The robotic face twisted with rage. It lifted a foot and made as if to bring it crashing down on me. I didn’t so much as twitch. And at the very last instant the foot stopped. It was touching my helmet, pinning me there as surely as if a mountain was pressing down on me. But it couldn’t hurt me, couldn’t crush me.

So I laughed. I laughed and it hurt. But I knew it hurt him more.

The foot moved, and I still had the giggles.
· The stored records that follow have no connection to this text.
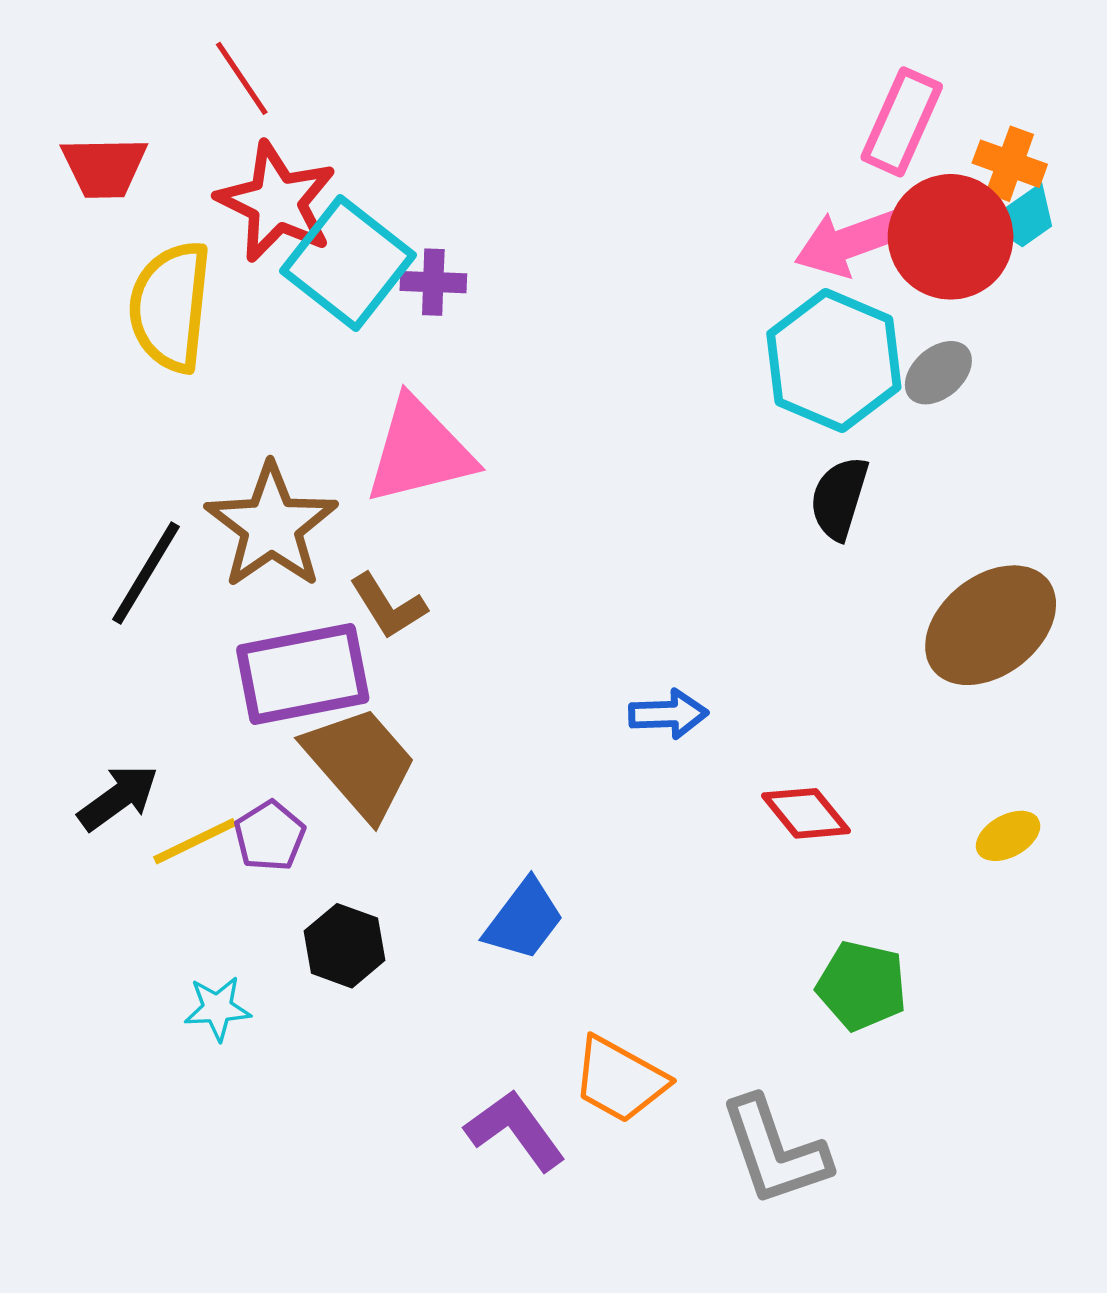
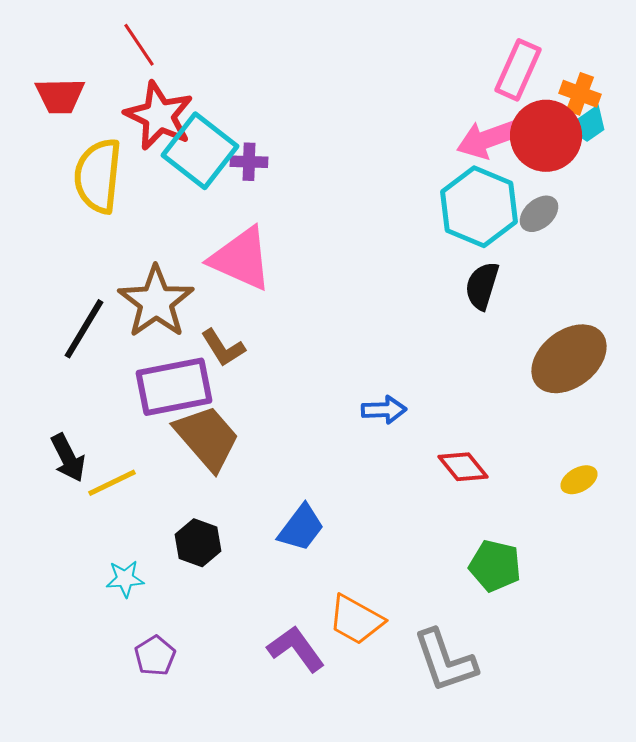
pink triangle: (419, 451) -> (241, 259), turned 38
black arrow: (118, 798) -> (68, 458), turned 99
purple pentagon: (270, 836) -> (155, 656), moved

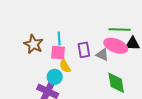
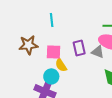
cyan line: (59, 38) -> (52, 20), moved
brown star: (33, 44) -> (28, 45), turned -30

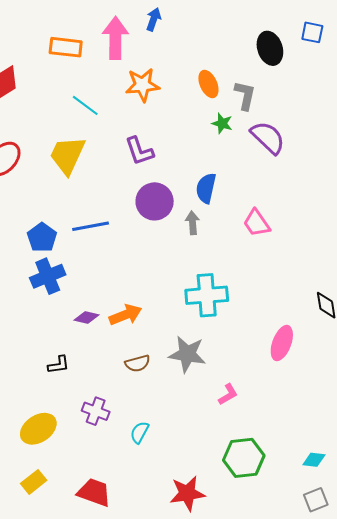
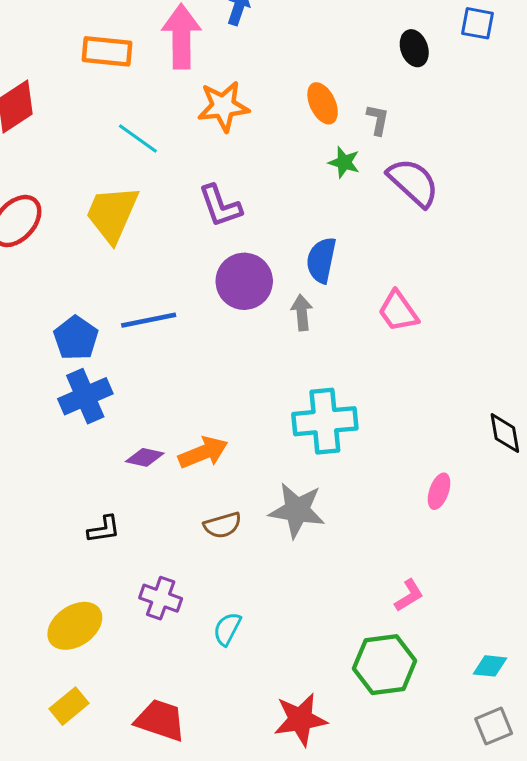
black ellipse: (270, 48) -> (414, 48), size x0.7
gray L-shape: (245, 95) -> (378, 120), size x0.7
pink ellipse: (282, 343) -> (439, 491), size x0.7
pink L-shape: (228, 394) -> (409, 595), moved

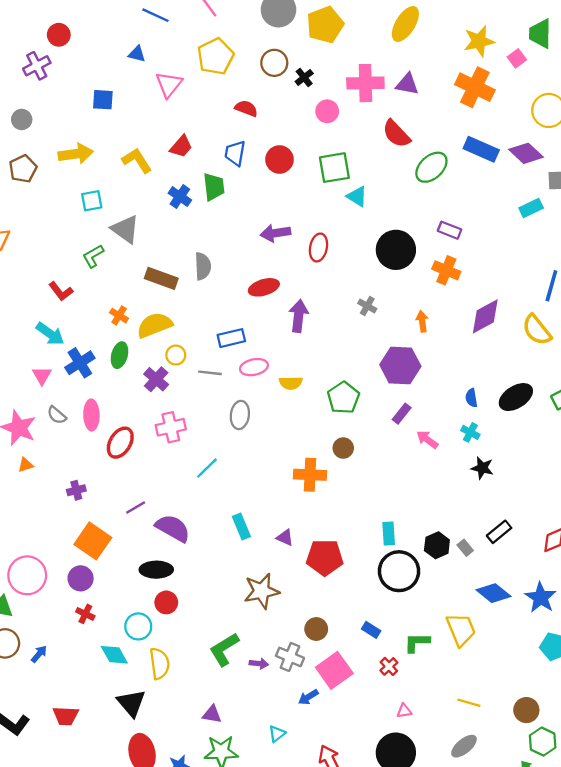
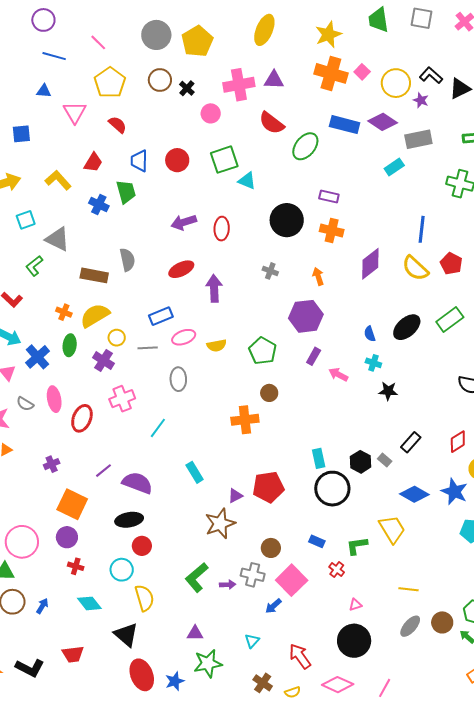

Cyrus squatted down, bringing that titanic face as close to me as it could. I didn’t have anything left in my heart to give. But that meant there wasn’t anything left he could take.

“YOU KNOW WHAT’S JUST OCCURRED TO ME? AI IS STILL WAITING FOR YOU TO COME BACK ISN’T SHE? WELL, MAYBE I CAN’T DO MUCH TO YOU, BUT SHE ISN’T HUMAN IS SHE? I SUPPOSE I’LL PAY HER A VISIT. I DIDN’T MUCH CARE FOR THE WAY SHE TALKED TO ME ANYWAY.”

A truly hideous smile spread across the nano-kaiju’s expansive face. Horror, true and absolute, slid into my heart at that sight, at those words.

“Cyrus, don’t…”

“KID. YOU DON’T TELL ME WHAT TO DO. HELL, YOU CAN’T TELL ANYONE WHAT TO DO. PITIFUL CREATURES LIKE YOU NEVER COULD. YOU LEECHES SUCK JUST ENOUGH LIFE FROM THE THINGS AROUND YOU TO LIVE ANOTHER DAY. I WAS GOING TO DO THIS JUST TO BE A DICK TO YOU BUT NOW THAT I THINK OF IT, I’M DOING HER A FAVOR.”

I tried to respond. It was a lot of incoherent screaming, but it was an attempt. But Cyrus terminated the signal between us and his incomprehensibly large form began to walk away. I tried to keep up. But even if my legs hadn’t felt like someone had just bashed them to jelly with a pneumatic hammer, I wouldn’t have been able to keep up with its colossal strides.

Cyrus simply walked away from me in the direction of the only person that mattered to me. The closest thing to a living person who still cared that I existed.